We aim to bring together contributions that investigate biophysical processes and thus require a minimal degree of biological verisimilitude. However, artificial neural networks incorporating clear biological properties, such as excitation and inhibition, will also be considered. Authors are invited to focus on (but not limited to) novel mechanisms, architectures and computational principles supporting sequence processing, including neuronal morphology, plausible (local or reward-based) learning rules and circuit motifs. Additionally, we welcome modeling studies rooted in the cognitive sciences, psychology or psycholinguistics, which involve established paradigms and more complex tasks, and attempt the transition from abstract to biologically more detailed models. The scope further extends to neurophysiological experiments on both human and non-human subjects, that scrutinize the neural activity/biophysical processes during the aforementioned or similar behavioral tasks.
Even though we primarily welcome Original Research submissions, we also accept other types of articles. We particularly encourage Perspective and Opinion pieces that provide a synergistic view and strategies for integrating cross-domain knowledge towards a deeper, mechanistic understanding of how the brain exploits temporal regularities in the environment.

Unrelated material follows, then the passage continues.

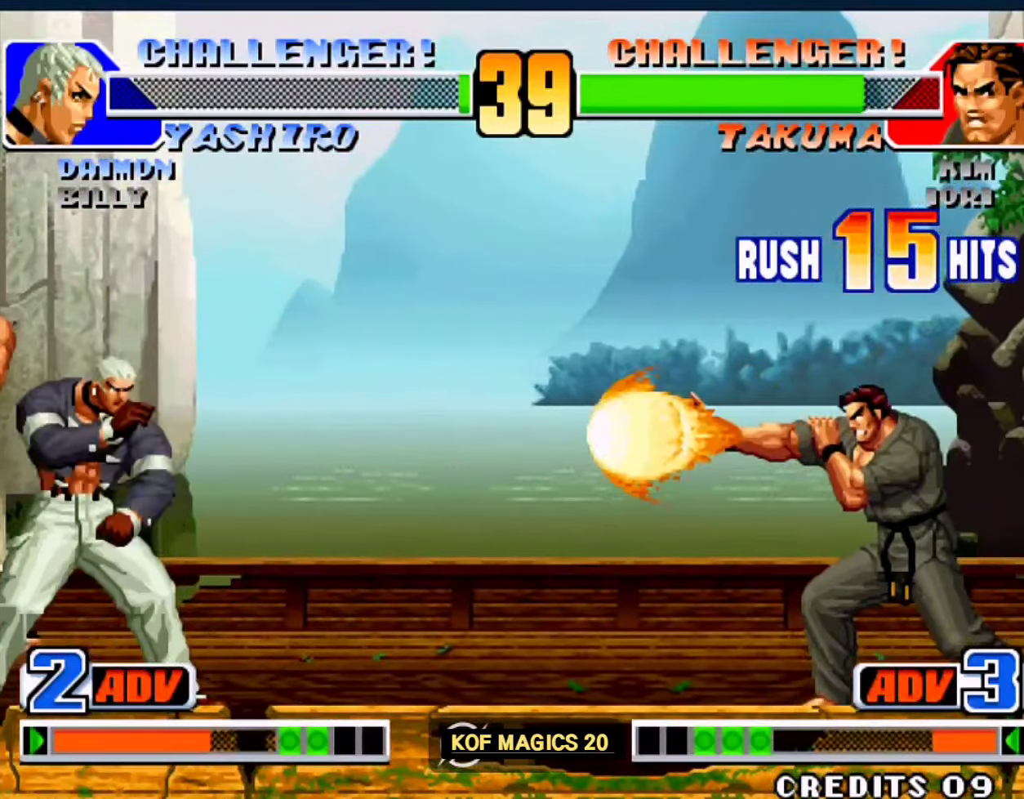
{"buttons": [], "left_stick": "down", "events": [[17, "C", "up"], [417, "left_stick", "down"]]}
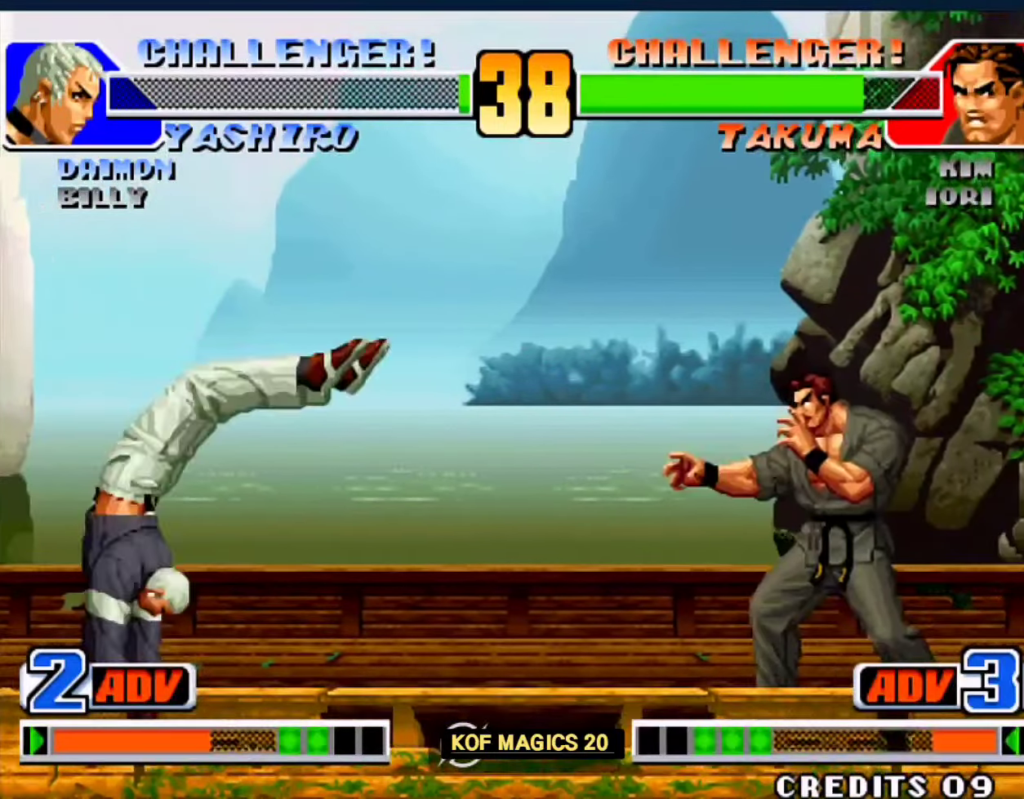
{"buttons": [], "left_stick": "center", "events": [[17, "left_stick", "center"], [117, "left_stick", "right"], [417, "left_stick", "center"]]}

Keywords: Sequence processing, Temporal sequences, Symbolic sequences, Serial order, Sequential behavior, Biophysical models, Spiking networks, Biological learning, Functional circuits, Rule learning, Synaptic plasticity, Neurophysiological experiments
Important Note: All contributions to this Research Topic must be within the scope of the section and journal to which they are submitted, as defined in their mission statements. Frontiers reserves the right to guide an out-of-scope manuscript to a more suitable section or journal at any stage of peer review.